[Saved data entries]
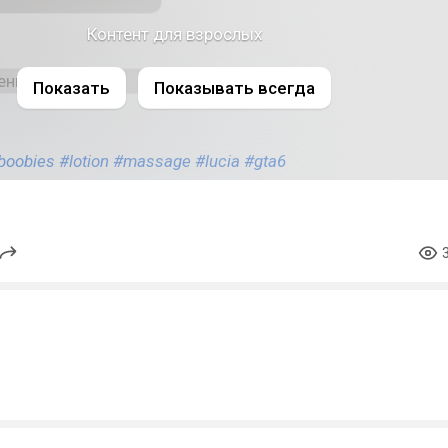
Контент для взрослых
Показать
Показывать всегда
boobies
#lotion
#massage
#lucia
#gta6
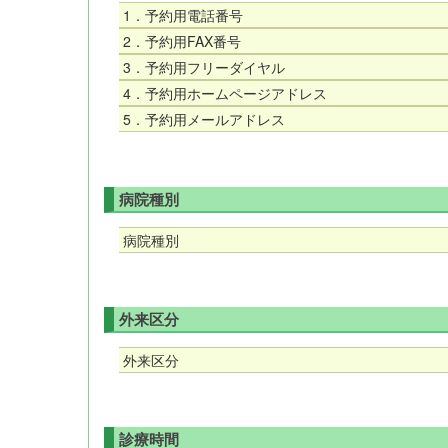
1．予約用電話番号
2．予約用FAX番号
3．予約用フリーダイヤル
4．予約用ホームページアドレス
5．予約用メールアドレス
病院種別
病院種別
外来区分
外来区分
診療時間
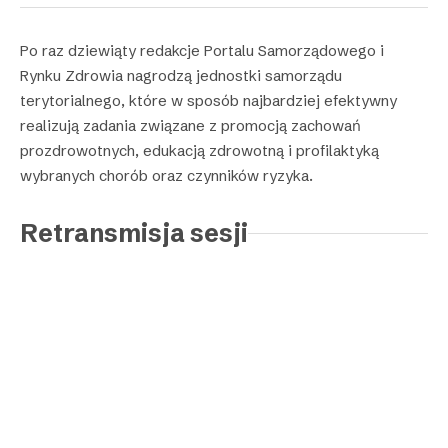
Po raz dziewiąty redakcje Portalu Samorządowego i
Rynku Zdrowia nagrodzą jednostki samorządu
terytorialnego, które w sposób najbardziej efektywny
realizują zadania związane z promocją zachowań
prozdrowotnych, edukacją zdrowotną i profilaktyką
wybranych chorób oraz czynników ryzyka.
Retransmisja sesji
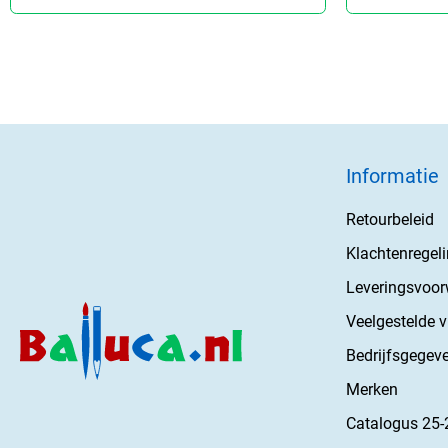
Informatie
Retourbeleid
Klachtenregel
Leveringsvoo
Veelgestelde 
Bedrijfsgegev
Merken
Catalogus 25-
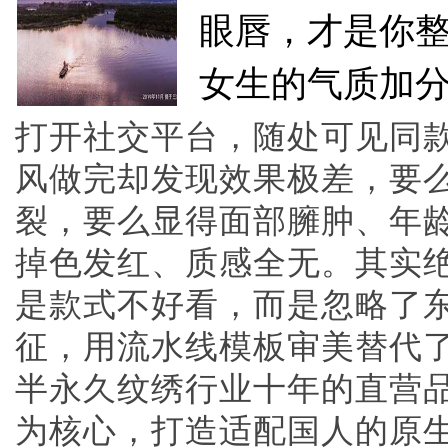
眼唇，才是你
女生的气质加
打开社交平台，随处可见同
风做完却发现效果极差，要
裂，要么显得面部臃肿、年
掉色发红、质感全无。其实
是款式不好看，而是忽略了
征，用流水线模板审美替代
半永久纹绣行业十年的直营
为核心，打造适配国人的原生...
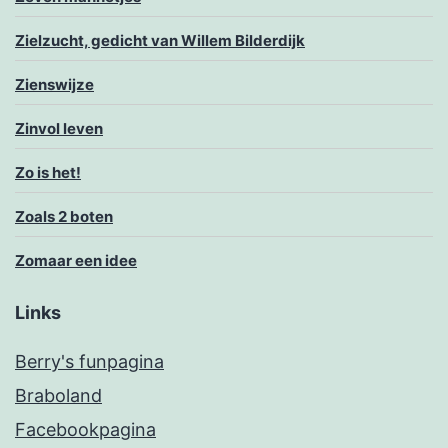
Zielzucht, gedicht van Willem Bilderdijk
Zienswijze
Zinvol leven
Zo is het!
Zoals 2 boten
Zomaar een idee
Links
Berry's funpagina
Braboland
Facebookpagina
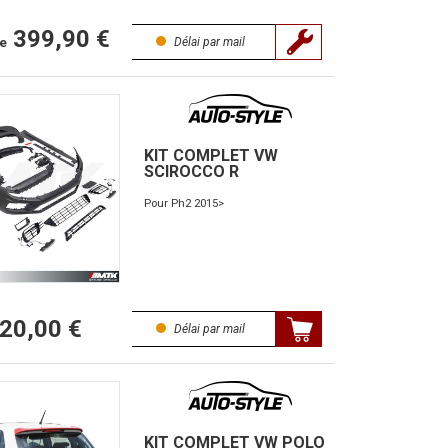
399,90 €
de
Délai par mail
KIT COMPLET VW
SCIROCCO R
Pour Ph2 2015>
020,00 €
Délai par mail
KIT COMPLET VW POLO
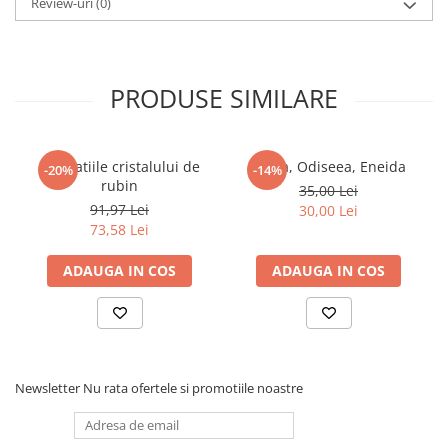
Review-uri
(0)
</span></p><p><span style="color: rgb(30, 31, 33);"> </span></p>
<p><span style="color: rgb(30, 31, 33);"> </span></p>
PRODUSE SIMILARE
Revelatiile cristalului de
Iliada, Odiseea, Eneida
-20%
-14%
rubin
35,00 Lei
91,97 Lei
30,00 Lei
73,58 Lei
ADAUGA IN COS
ADAUGA IN COS
Newsletter
Nu rata ofertele si promotiile noastre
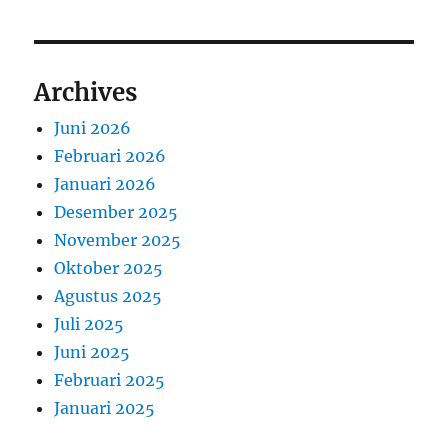
Archives
Juni 2026
Februari 2026
Januari 2026
Desember 2025
November 2025
Oktober 2025
Agustus 2025
Juli 2025
Juni 2025
Februari 2025
Januari 2025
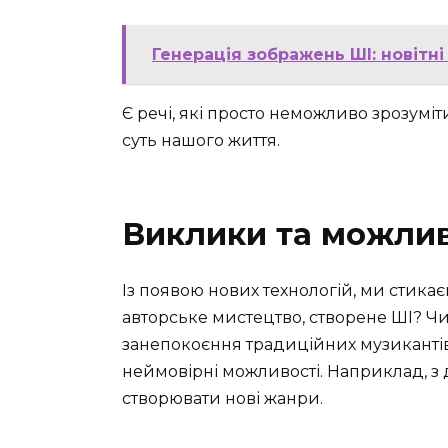
Генерація зображень ШІ: новітні
Є речі, які просто неможливо зрозуміти з
суть нашого життя.
Виклики та можлив
Із появою нових технологій, ми стика
авторське мистецтво, створене ШІ? Ч
занепокоєння традиційних музикантів
неймовірні можливості. Наприклад, з
створювати нові жанри.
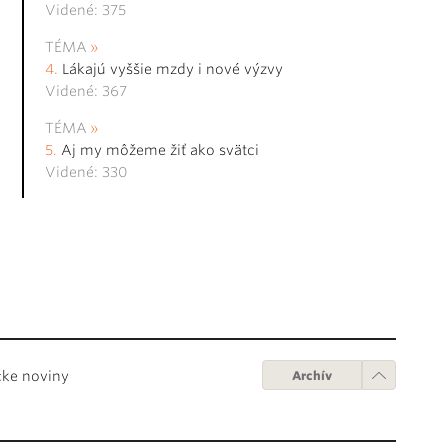
Videné: 375
TÉMA
Lákajú vyššie mzdy i nové výzvy
Videné: 367
TÉMA
Aj my môžeme žiť ako svätci
Videné: 330
cke noviny
Archív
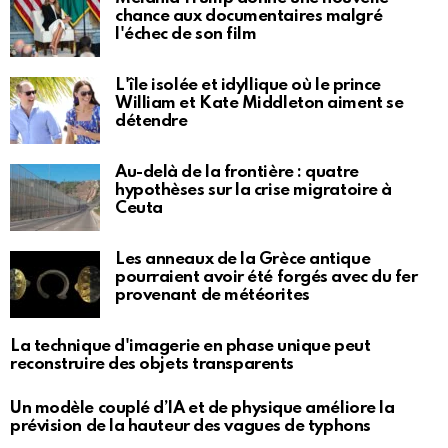
chance aux documentaires malgré
l'échec de son film
L'île isolée et idyllique où le prince
William et Kate Middleton aiment se
détendre
Au-delà de la frontière : quatre
hypothèses sur la crise migratoire à
Ceuta
Les anneaux de la Grèce antique
pourraient avoir été forgés avec du fer
provenant de météorites
La technique d'imagerie en phase unique peut
reconstruire des objets transparents
Un modèle couplé d’IA et de physique améliore la
prévision de la hauteur des vagues de typhons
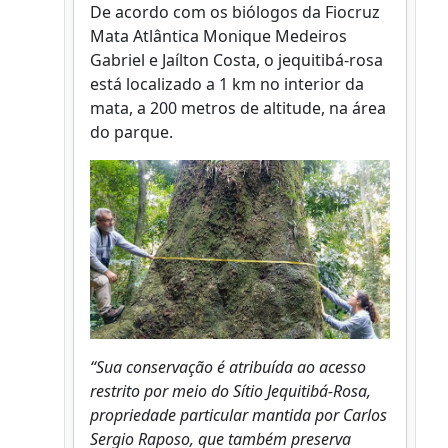
De acordo com os biólogos da Fiocruz
Mata Atlântica Monique Medeiros
Gabriel e Jaílton Costa, o jequitibá-rosa
está localizado a 1 km no interior da
mata, a 200 metros de altitude, na área
do parque.
“Sua conservação é atribuída ao acesso
restrito por meio do Sítio Jequitibá-Rosa,
propriedade particular mantida por Carlos
Sergio Raposo, que também preserva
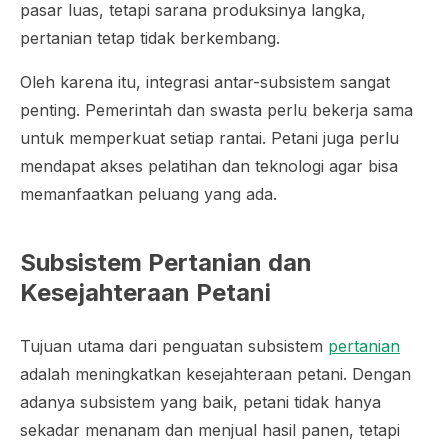
pasar luas, tetapi sarana produksinya langka,
pertanian tetap tidak berkembang.
Oleh karena itu, integrasi antar-subsistem sangat
penting. Pemerintah dan swasta perlu bekerja sama
untuk memperkuat setiap rantai. Petani juga perlu
mendapat akses pelatihan dan teknologi agar bisa
memanfaatkan peluang yang ada.
Subsistem Pertanian dan
Kesejahteraan Petani
Tujuan utama dari penguatan subsistem
pertanian
adalah meningkatkan kesejahteraan petani. Dengan
adanya subsistem yang baik, petani tidak hanya
sekadar menanam dan menjual hasil panen, tetapi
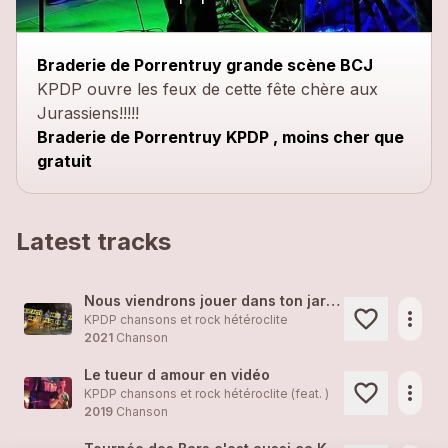
close
Braderie de Porrentruy grande scène BCJ
KPDP ouvre les feux de cette fête chère aux
Jurassiens!!!!!
Braderie de Porrentruy KPDP , moins cher que
gratuit
Latest tracks
Nous viendrons jouer dans ton jardin !
more_horiz
KPDP chansons et rock hétéroclite
2021
Chanson
Le tueur d amour en vidéo
more_horiz
KPDP chansons et rock hétéroclite (feat. )
2019
Chanson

Exercise: Copy every line of text in the entries above, keeping each one unchanged. Leave the pictures out of your answer.

Response area:
Контент для взрослых
Показать
Показывать всегда
boobies
#lotion
#massage
#lucia
#gta6
1．予約用電話番号
2．予約用FAX番号
3．予約用フリーダイヤル
4．予約用ホームページアドレス
5．予約用メールアドレス
病院種別
病院種別
外来区分
外来区分
診療時間
Po raz dziewiąty redakcje Portalu Samorządowego i
Rynku Zdrowia nagrodzą jednostki samorządu
terytorialnego, które w sposób najbardziej efektywny
realizują zadania związane z promocją zachowań
prozdrowotnych, edukacją zdrowotną i profilaktyką
wybranych chorób oraz czynników ryzyka.
Retransmisja sesji
Informatie
Retourbeleid
Klachtenregel
Leveringsvoo
Veelgestelde 
Bedrijfsgegev
Merken
Catalogus 25-
眼唇，才是你
女生的气质加
打开社交平台，随处可见同
风做完却发现效果极差，要
裂，要么显得面部臃肿、年
掉色发红、质感全无。其实
是款式不好看，而是忽略了
征，用流水线模板审美替代
半永久纹绣行业十年的直营
为核心，打造适配国人的原生...
Zielzucht, gedicht van Willem Bilderdijk
Zienswijze
Zinvol leven
Zo is het!
Zoals 2 boten
Zomaar een idee
Links
Berry's funpagina
Braboland
Facebookpagina
399,90 €
de
Délai par mail
KIT COMPLET VW
SCIROCCO R
Pour Ph2 2015>
020,00 €
Délai par mail
KIT COMPLET VW POLO
Review-uri
(0)
</span></p><p><span style="color: rgb(30, 31, 33);"> </span></p>
<p><span style="color: rgb(30, 31, 33);"> </span></p>
PRODUSE SIMILARE
Revelatiile cristalului de
Iliada, Odiseea, Eneida
-20%
-14%
rubin
35,00 Lei
91,97 Lei
30,00 Lei
73,58 Lei
ADAUGA IN COS
ADAUGA IN COS
Newsletter
Nu rata ofertele si promotiile noastre
Archives
Juni 2026
Februari 2026
Januari 2026
Desember 2025
November 2025
Oktober 2025
Agustus 2025
Juli 2025
Juni 2025
Februari 2025
Januari 2025
Генерація зображень ШІ: новітні
Є речі, які просто неможливо зрозуміти з
суть нашого життя.
Виклики та можлив
Із появою нових технологій, ми стика
авторське мистецтво, створене ШІ? Ч
занепокоєння традиційних музикантів
неймовірні можливості. Наприклад, з
створювати нові жанри.
Videné: 375
TÉMA
Lákajú vyššie mzdy i nové výzvy
Videné: 367
TÉMA
Aj my môžeme žiť ako svätci
Videné: 330
cke noviny
Archív
chance aux documentaires malgré
l'échec de son film
L'île isolée et idyllique où le prince
William et Kate Middleton aiment se
détendre
Au-delà de la frontière : quatre
hypothèses sur la crise migratoire à
Ceuta
Les anneaux de la Grèce antique
pourraient avoir été forgés avec du fer
provenant de météorites
La technique d'imagerie en phase unique peut
reconstruire des objets transparents
Un modèle couplé d’IA et de physique améliore la
prévision de la hauteur des vagues de typhons
De acordo com os biólogos da Fiocruz
Mata Atlântica Monique Medeiros
Gabriel e Jaílton Costa, o jequitibá-rosa
está localizado a 1 km no interior da
mata, a 200 metros de altitude, na área
do parque.
“Sua conservação é atribuída ao acesso
restrito por meio do Sítio Jequitibá-Rosa,
propriedade particular mantida por Carlos
Sergio Raposo, que também preserva
pasar luas, tetapi sarana produksinya langka,
pertanian tetap tidak berkembang.
Oleh karena itu, integrasi antar-subsistem sangat
penting. Pemerintah dan swasta perlu bekerja sama
untuk memperkuat setiap rantai. Petani juga perlu
mendapat akses pelatihan dan teknologi agar bisa
memanfaatkan peluang yang ada.
Subsistem Pertanian dan
Kesejahteraan Petani
Tujuan utama dari penguatan subsistem
pertanian
adalah meningkatkan kesejahteraan petani. Dengan
adanya subsistem yang baik, petani tidak hanya
sekadar menanam dan menjual hasil panen, tetapi
close
Braderie de Porrentruy grande scène BCJ
KPDP ouvre les feux de cette fête chère aux
Jurassiens!!!!!
Braderie de Porrentruy KPDP , moins cher que
gratuit
Latest tracks
Nous viendrons jouer dans ton jardin !
more_horiz
KPDP chansons et rock hétéroclite
2021
Chanson
Le tueur d amour en vidéo
more_horiz
KPDP chansons et rock hétéroclite (feat. )
2019
Chanson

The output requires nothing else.